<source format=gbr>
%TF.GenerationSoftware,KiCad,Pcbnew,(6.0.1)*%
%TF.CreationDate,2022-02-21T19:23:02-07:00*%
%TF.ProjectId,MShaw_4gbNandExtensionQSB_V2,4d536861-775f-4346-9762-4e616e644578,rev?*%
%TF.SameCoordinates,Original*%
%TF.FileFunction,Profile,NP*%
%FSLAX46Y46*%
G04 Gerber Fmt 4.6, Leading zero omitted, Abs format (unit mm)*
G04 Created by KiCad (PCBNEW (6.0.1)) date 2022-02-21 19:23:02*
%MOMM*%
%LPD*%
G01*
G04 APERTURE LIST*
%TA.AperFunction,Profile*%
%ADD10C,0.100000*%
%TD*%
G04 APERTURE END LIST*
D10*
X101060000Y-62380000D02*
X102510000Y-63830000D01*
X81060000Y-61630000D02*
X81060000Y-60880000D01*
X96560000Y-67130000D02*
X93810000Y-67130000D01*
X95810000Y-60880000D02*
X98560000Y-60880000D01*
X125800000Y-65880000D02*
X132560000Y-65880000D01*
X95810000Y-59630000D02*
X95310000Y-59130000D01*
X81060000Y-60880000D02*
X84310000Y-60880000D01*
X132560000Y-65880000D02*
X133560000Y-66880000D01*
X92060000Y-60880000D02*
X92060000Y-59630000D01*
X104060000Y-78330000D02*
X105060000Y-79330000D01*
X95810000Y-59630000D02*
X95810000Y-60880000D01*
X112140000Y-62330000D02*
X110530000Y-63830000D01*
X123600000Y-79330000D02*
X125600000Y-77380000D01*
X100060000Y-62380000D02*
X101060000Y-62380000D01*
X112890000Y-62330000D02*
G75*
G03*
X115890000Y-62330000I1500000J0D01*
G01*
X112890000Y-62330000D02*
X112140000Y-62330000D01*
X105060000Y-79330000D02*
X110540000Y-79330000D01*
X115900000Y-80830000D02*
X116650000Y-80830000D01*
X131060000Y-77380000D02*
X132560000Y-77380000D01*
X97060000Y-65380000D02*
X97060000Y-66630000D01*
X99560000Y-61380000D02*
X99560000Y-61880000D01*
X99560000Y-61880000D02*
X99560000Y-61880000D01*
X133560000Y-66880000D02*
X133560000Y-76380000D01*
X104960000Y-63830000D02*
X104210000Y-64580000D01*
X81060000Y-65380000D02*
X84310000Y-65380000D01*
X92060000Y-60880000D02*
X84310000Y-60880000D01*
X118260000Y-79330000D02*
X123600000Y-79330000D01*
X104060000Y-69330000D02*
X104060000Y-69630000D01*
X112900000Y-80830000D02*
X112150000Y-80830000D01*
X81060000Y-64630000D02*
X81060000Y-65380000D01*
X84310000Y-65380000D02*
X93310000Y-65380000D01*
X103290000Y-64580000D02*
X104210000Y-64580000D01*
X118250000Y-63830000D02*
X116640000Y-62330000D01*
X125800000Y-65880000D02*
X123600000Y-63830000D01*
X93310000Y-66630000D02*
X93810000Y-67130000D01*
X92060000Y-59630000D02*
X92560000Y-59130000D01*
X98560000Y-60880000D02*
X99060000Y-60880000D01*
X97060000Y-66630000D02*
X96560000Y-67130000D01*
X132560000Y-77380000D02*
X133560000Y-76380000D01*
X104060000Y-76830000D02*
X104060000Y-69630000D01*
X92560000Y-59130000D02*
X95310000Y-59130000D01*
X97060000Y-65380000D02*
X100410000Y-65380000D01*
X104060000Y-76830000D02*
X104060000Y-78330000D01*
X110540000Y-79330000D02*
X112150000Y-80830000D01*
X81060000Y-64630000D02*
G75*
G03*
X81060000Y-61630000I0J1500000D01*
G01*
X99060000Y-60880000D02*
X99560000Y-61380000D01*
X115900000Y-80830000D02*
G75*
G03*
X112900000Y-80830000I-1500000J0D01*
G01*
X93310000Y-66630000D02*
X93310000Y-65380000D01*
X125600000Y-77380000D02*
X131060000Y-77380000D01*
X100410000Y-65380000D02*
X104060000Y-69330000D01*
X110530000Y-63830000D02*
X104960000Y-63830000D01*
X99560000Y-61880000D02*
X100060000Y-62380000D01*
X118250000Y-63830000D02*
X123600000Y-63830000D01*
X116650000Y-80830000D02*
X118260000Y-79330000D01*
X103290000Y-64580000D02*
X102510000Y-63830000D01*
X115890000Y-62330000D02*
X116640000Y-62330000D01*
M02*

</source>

========================

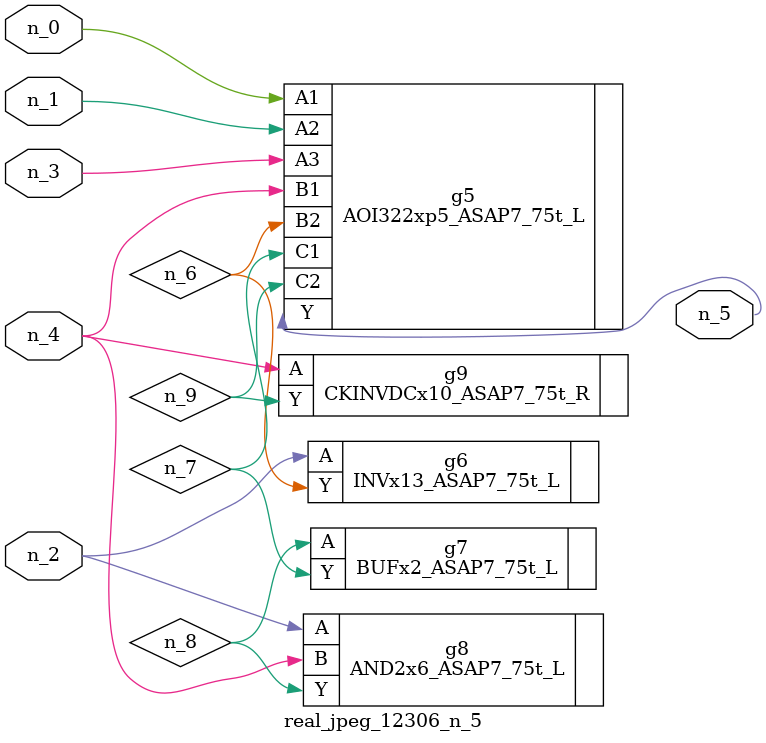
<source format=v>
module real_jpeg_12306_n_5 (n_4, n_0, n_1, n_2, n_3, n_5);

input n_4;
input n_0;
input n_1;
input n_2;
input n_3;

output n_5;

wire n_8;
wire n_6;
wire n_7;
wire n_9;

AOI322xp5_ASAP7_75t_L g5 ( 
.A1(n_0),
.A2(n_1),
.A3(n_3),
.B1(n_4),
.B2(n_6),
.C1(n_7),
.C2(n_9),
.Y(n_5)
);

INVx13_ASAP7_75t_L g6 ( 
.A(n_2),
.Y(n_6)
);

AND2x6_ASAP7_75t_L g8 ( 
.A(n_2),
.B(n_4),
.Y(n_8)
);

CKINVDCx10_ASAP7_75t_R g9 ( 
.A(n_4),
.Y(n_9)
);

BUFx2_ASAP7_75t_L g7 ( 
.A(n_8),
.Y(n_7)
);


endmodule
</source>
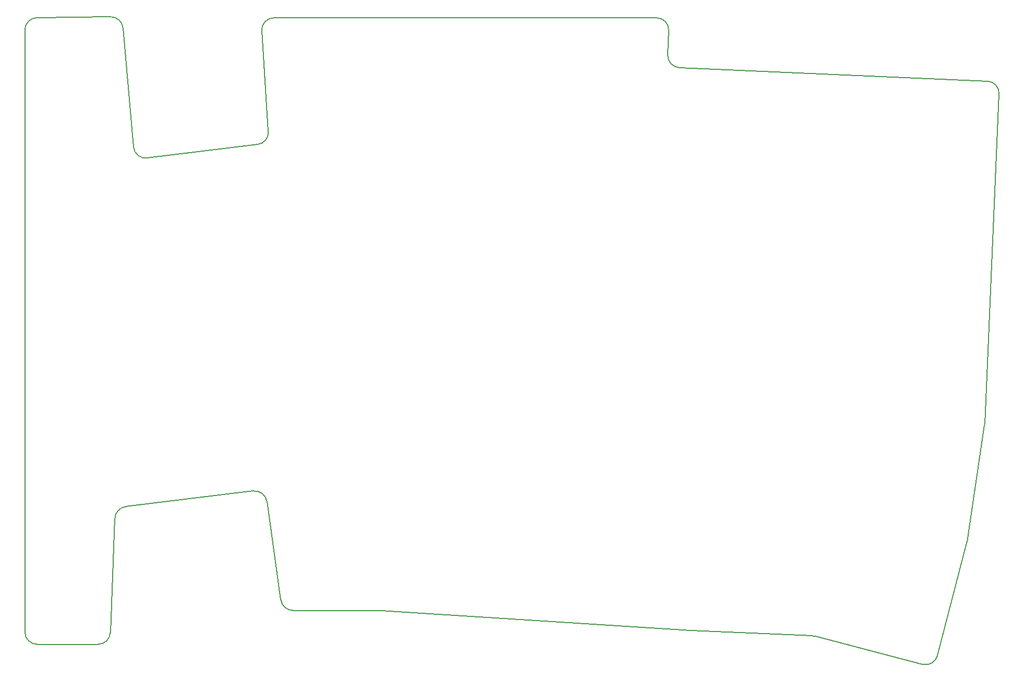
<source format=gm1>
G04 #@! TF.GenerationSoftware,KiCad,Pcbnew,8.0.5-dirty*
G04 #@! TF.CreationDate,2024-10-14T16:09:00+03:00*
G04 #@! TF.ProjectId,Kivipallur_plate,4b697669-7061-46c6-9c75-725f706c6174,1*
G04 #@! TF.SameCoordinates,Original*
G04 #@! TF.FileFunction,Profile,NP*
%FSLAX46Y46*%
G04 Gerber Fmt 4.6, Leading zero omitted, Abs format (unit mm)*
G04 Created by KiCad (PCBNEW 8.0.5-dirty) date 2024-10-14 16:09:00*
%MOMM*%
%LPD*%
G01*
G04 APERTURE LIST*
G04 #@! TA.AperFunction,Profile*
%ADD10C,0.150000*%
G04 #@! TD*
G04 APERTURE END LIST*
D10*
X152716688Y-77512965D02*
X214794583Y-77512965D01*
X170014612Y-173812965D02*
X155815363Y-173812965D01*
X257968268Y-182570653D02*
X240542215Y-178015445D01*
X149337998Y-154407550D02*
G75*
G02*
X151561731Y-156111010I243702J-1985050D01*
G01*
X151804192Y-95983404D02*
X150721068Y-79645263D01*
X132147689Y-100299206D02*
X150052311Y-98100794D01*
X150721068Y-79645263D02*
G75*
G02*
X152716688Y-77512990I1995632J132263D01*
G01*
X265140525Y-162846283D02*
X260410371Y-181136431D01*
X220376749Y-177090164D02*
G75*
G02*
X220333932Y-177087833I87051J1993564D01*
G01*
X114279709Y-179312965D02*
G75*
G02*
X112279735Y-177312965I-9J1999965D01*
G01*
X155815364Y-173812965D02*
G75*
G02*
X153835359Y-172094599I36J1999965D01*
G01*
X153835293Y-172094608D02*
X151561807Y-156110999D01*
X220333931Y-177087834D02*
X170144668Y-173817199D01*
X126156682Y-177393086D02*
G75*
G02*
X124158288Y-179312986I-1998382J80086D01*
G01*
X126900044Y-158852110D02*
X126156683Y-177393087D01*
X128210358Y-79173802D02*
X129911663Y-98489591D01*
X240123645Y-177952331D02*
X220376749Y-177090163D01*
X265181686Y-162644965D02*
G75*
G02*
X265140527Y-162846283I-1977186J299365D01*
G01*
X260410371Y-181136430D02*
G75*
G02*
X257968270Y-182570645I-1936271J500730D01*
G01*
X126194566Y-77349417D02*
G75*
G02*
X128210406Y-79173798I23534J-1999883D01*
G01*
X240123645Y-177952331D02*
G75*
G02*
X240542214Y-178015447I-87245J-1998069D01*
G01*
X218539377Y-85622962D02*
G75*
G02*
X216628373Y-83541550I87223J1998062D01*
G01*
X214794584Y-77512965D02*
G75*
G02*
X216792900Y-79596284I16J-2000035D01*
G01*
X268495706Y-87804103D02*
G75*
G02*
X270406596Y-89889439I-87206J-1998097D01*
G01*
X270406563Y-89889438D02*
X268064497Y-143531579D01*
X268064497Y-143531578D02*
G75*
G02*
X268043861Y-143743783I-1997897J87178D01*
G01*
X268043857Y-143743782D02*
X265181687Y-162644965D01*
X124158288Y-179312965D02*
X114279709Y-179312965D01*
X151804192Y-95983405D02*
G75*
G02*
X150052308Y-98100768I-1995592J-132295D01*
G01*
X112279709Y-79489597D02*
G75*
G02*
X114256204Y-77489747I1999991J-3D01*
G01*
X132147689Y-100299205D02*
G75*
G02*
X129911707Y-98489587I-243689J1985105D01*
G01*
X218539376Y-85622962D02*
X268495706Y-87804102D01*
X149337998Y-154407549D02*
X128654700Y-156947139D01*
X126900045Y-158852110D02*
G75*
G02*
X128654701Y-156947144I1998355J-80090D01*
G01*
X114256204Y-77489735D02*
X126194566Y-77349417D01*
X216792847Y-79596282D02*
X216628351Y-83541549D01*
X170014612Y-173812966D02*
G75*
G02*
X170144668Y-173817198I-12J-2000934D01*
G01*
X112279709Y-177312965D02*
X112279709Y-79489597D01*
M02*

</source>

========================

> _TASK INSTRUCTIONS_
Beginning with the line containing "<source format=gbr>" and ending with the line containing "X132560000Y-65880000D02*", extract those lines exactly from the listing above, and only those.

> _SOLUTION_
<source format=gbr>
%TF.GenerationSoftware,KiCad,Pcbnew,(6.0.1)*%
%TF.CreationDate,2022-02-21T19:23:02-07:00*%
%TF.ProjectId,MShaw_4gbNandExtensionQSB_V2,4d536861-775f-4346-9762-4e616e644578,rev?*%
%TF.SameCoordinates,Original*%
%TF.FileFunction,Profile,NP*%
%FSLAX46Y46*%
G04 Gerber Fmt 4.6, Leading zero omitted, Abs format (unit mm)*
G04 Created by KiCad (PCBNEW (6.0.1)) date 2022-02-21 19:23:02*
%MOMM*%
%LPD*%
G01*
G04 APERTURE LIST*
%TA.AperFunction,Profile*%
%ADD10C,0.100000*%
%TD*%
G04 APERTURE END LIST*
D10*
X101060000Y-62380000D02*
X102510000Y-63830000D01*
X81060000Y-61630000D02*
X81060000Y-60880000D01*
X96560000Y-67130000D02*
X93810000Y-67130000D01*
X95810000Y-60880000D02*
X98560000Y-60880000D01*
X125800000Y-65880000D02*
X132560000Y-65880000D01*
X95810000Y-59630000D02*
X95310000Y-59130000D01*
X81060000Y-60880000D02*
X84310000Y-60880000D01*
X132560000Y-65880000D02*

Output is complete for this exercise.